# Parsing gendered text

Implement the `parse_gender` function as described on pp. 10-12 of the textbook. Run the function over the three texts indicated below and comment (briefly) on the results.

Starter code is included below. When finished, commit your code and issue a pull request to me.

In [32]:
# Imports
import nltk
import os
from collections import Counter

# Variables
text_dir = os.path.join('..', 'data', 'texts') # Where are the texts?
texts = [
    'A-Alcott-Little_Women-1868-F.txt', # _Little Women_
    'A-Twain-Huck_Finn-1885-M.txt',     # _Huck Finn_
    'B-Eliot-Middlemarch-1869-F.txt'    # _Middlemarch_
]

In [33]:
# Word lists
MALE = 'male'
FEMALE = 'female'
UNKNOWN = 'unknown'
BOTH = 'both'

MALE_WORDS = set([
    'guy','spokesman','chairman',"men's",'men','him',"he's",'his',
    'boy','boyfriend','boyfriends','boys','brother','brothers','dad',
    'dads','dude','father','fathers','fiance','gentleman','gentlemen',
    'god','grandfather','grandpa','grandson','groom','he','himself',
    'husband','husbands','king','male','man','mr','nephew','nephews',
    'priest','prince','son','sons','uncle','uncles','waiter','widower',
    'widowers'
])

FEMALE_WORDS = set([
    'heroine','spokeswoman','chairwoman',"women's",'actress','women',
    "she's",'her','aunt','aunts','bride','daughter','daughters','female',
    'fiancee','girl','girlfriend','girlfriends','girls','goddess',
    'granddaughter','grandma','grandmother','herself','ladies','lady',
    'lady','mom','moms','mother','mothers','mrs','ms','niece','nieces',
    'priestess','princess','queens','she','sister','sisters','waitress',
    'widow','widows','wife','wives','woman'
])

In [34]:
def genderize(words):

    mwlen = len(MALE_WORDS.intersection(words))
    fwlen = len(FEMALE_WORDS.intersection(words))
    
    if mwlen > 0 and fwlen == 0:
        return MALE
    elif mwlen == 0 and fwlen > 0:
        return FEMALE
    elif mwlen > 0 and fwlen > 0:
        return BOTH
    else:
        return UNKNOWN
    

In [35]:
def count_gender(sentences):
    
    sents = Counter()
    words = Counter ()
    
    for sentence in sentences:
        gender = genderize(sentence)
        sents[gender] += 1
        words[gender] += len(sentence)
        
    return sents, words

In [58]:
def parse_gender(text):
    
    sentences = [
        [word.lower() for word in nltk.word_tokenize(sentence)]
        for sentence in nltk.sent_tokenize(text)
    ]
    
    sents, words = count_gender(sentences)
    total = sum(words.values())
    
    for gender, count in words.items():
        pcent = (count / total) * 100
        nsents = sents[gender]
        
        print(
            "{0:0.3f}% {1:} ({2:} sentences)".format(pcent, gender, nsents)
        )
        

In [59]:
# Run and examine the output
for text in texts: # Loop over texts in corpus directory
    with open(os.path.join(text_dir, text), 'r') as f: # Open each text in turn
        parse_gender(f.read()) # Run the gender-parsing function

32.575% unknown (4539 sentences)
33.212% female (2504 sentences)
17.909% both (1010 sentences)
16.305% male (1393 sentences)
47.037% unknown (3576 sentences)
36.356% male (1650 sentences)
9.556% female (415 sentences)
7.051% both (185 sentences)
36.999% male (4558 sentences)
19.872% both (1880 sentences)
28.951% unknown (6528 sentences)
14.177% female (1917 sentences)


## Discussion

The results of the parse_gender function did not surprise me given the thematic material of the texts.
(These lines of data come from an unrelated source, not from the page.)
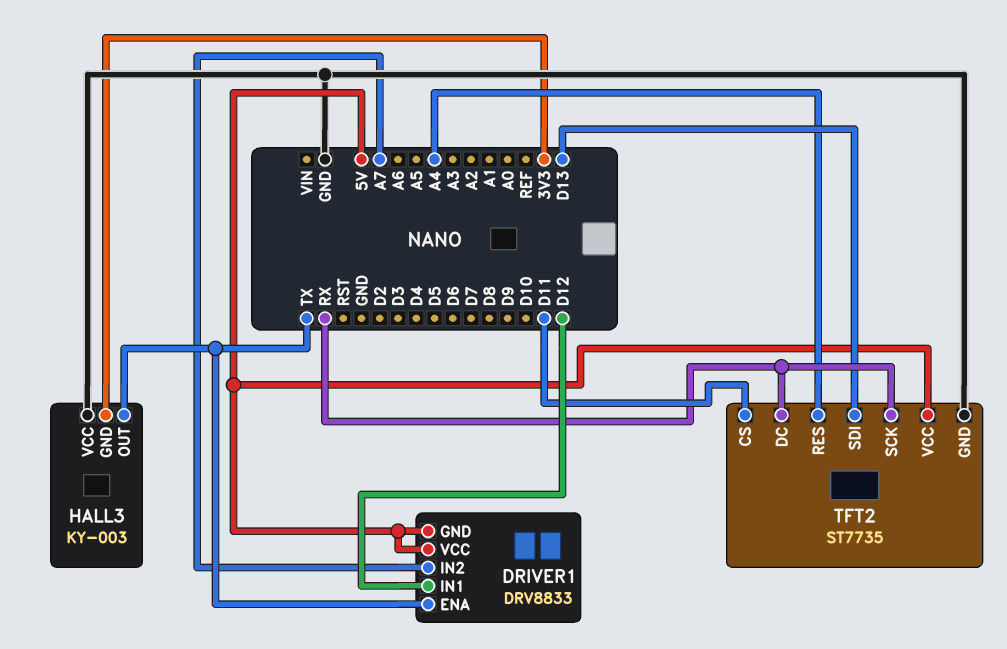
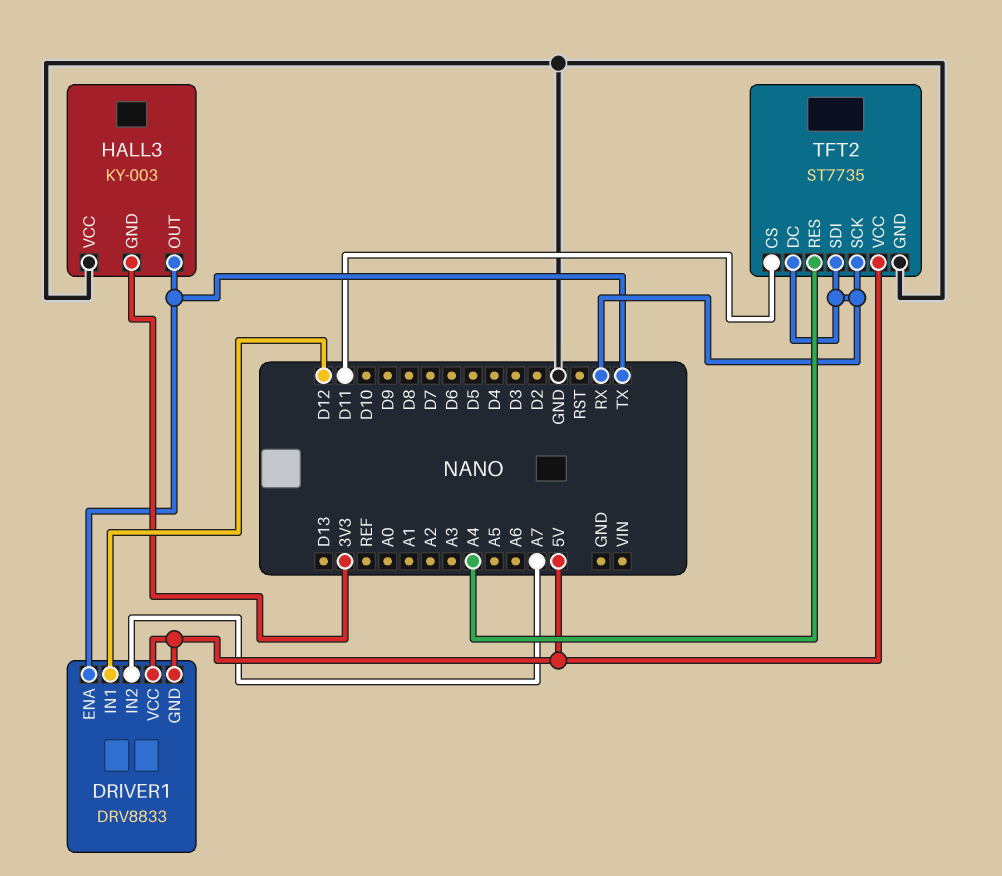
TFT2 pin SDI: D13 -> RX

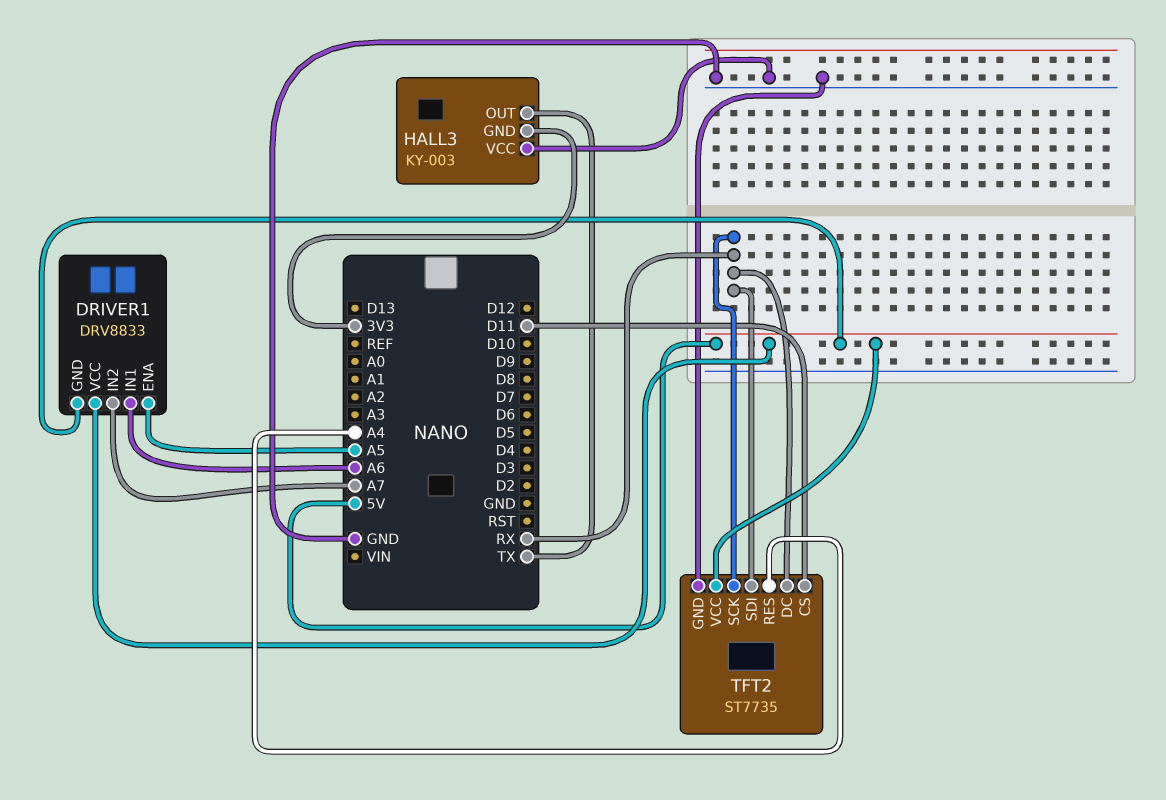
DRIVER1 pin ENA: TX -> A5
DRIVER1 pin IN1: D12 -> A6

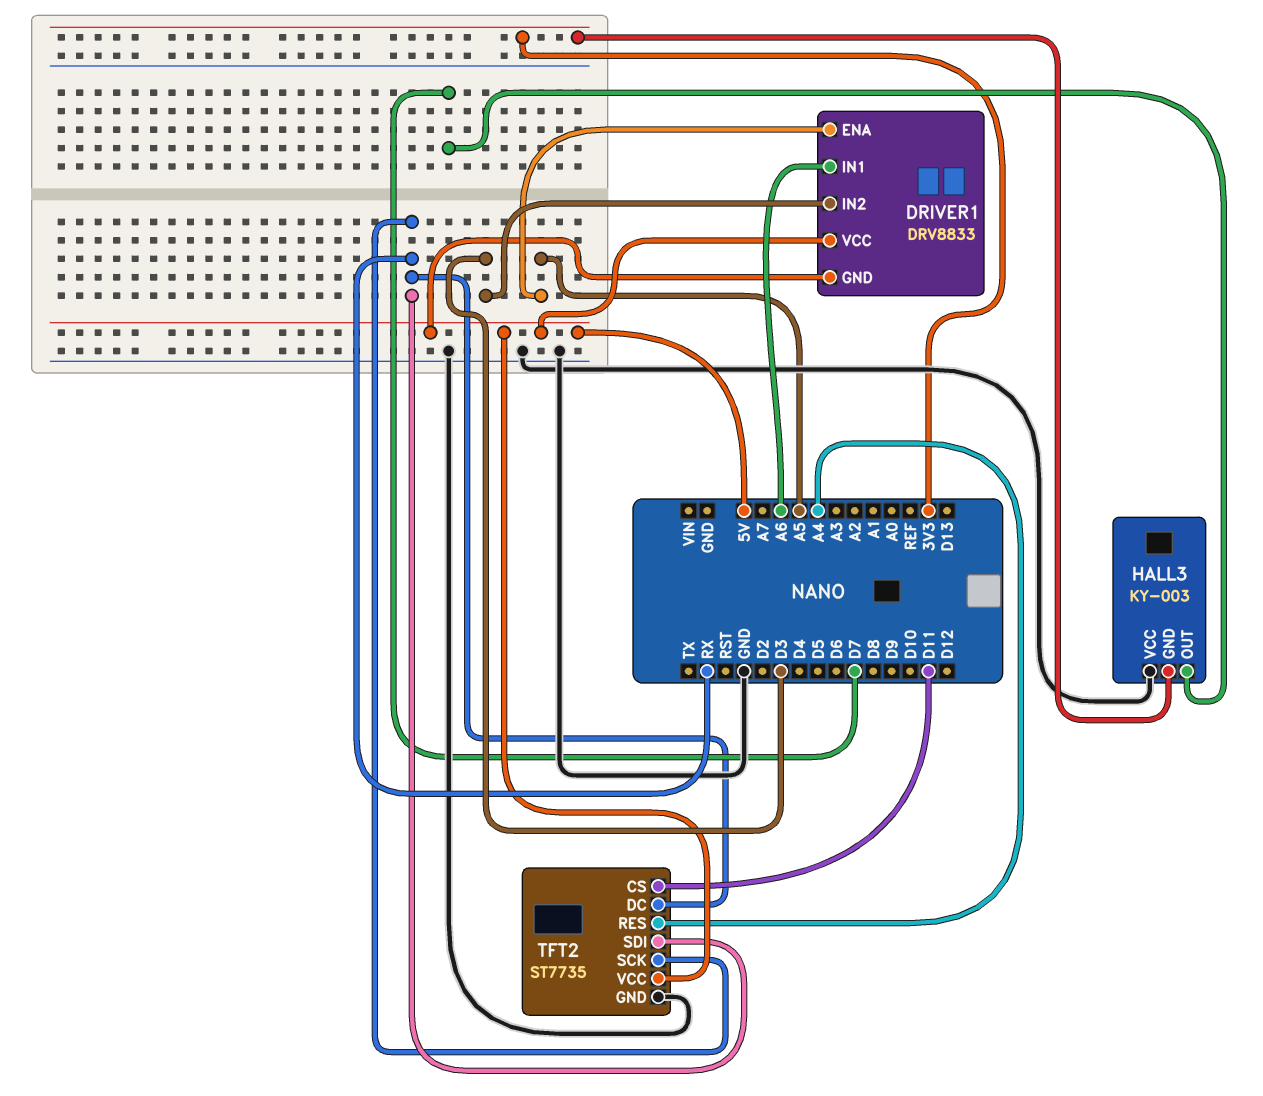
DRIVER1 pin IN2: A7 -> D3
HALL3 pin OUT: TX -> D7

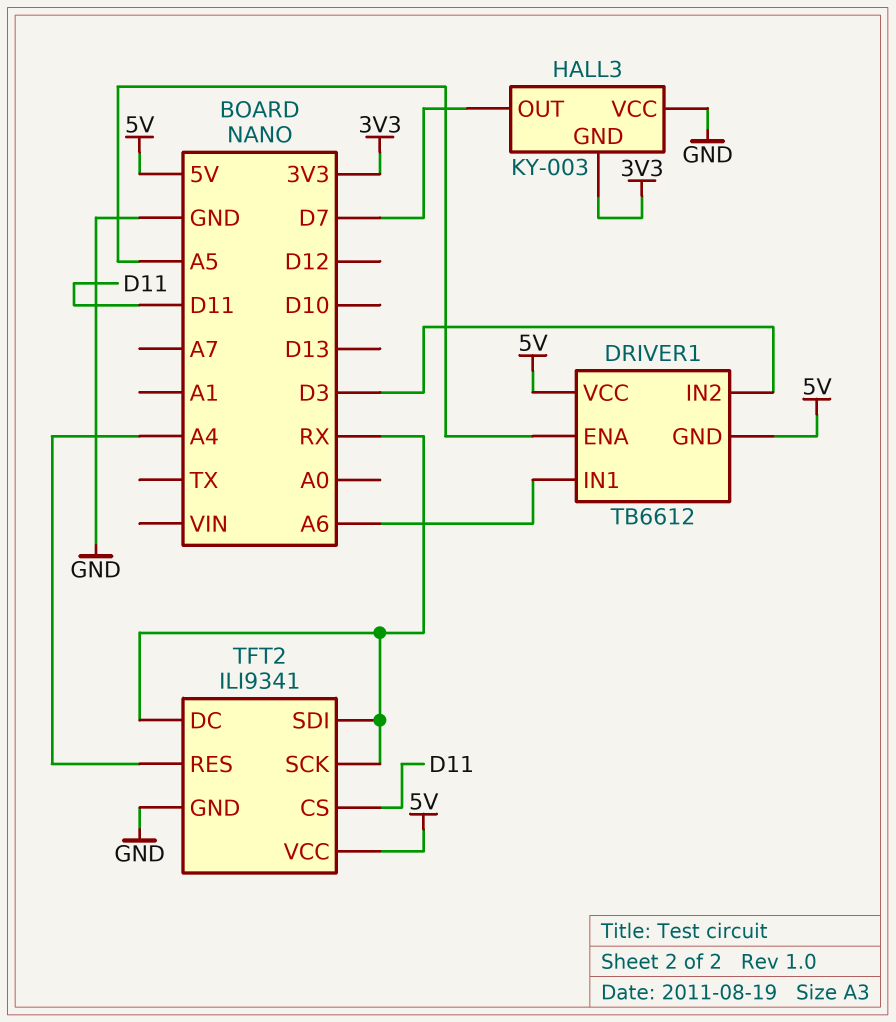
DRIVER1: DRV8833 -> TB6612
TFT2: ST7735 -> ILI9341

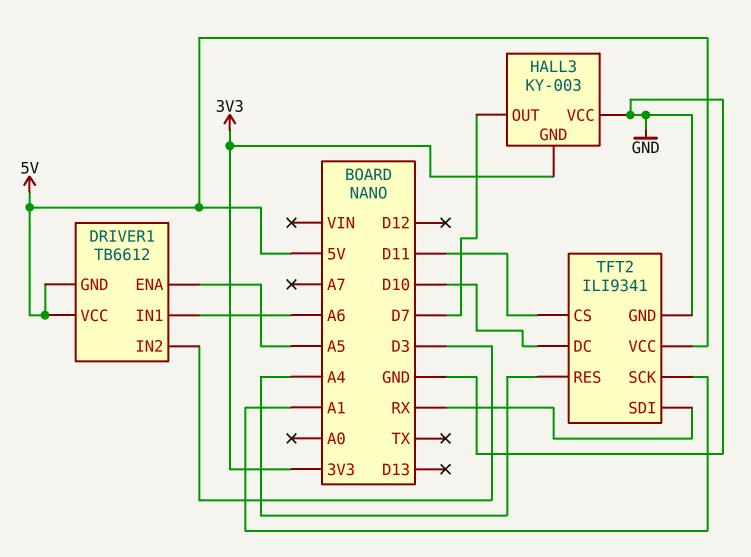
TFT2 pin DC: RX -> D10
TFT2 pin SCK: RX -> A1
Little Women in comparison to Huck Finn has a larger number of female characters and the plot itself is more centered on the relationships between the March sisters, so the 33.212% portion of the text coded as 'female'follows. Huck Finn in comparison has a smaller proportion of female characters and deals with masculine themes, so the 36.356% portion of the text coded as 'male' additionally follows. Finally, Middlemarch is a much more balanced text that features an intersecting cast of both female and male characters, so the large proportion of the (28.951%) being coded as 'unknown' makes sense given the background of the cast.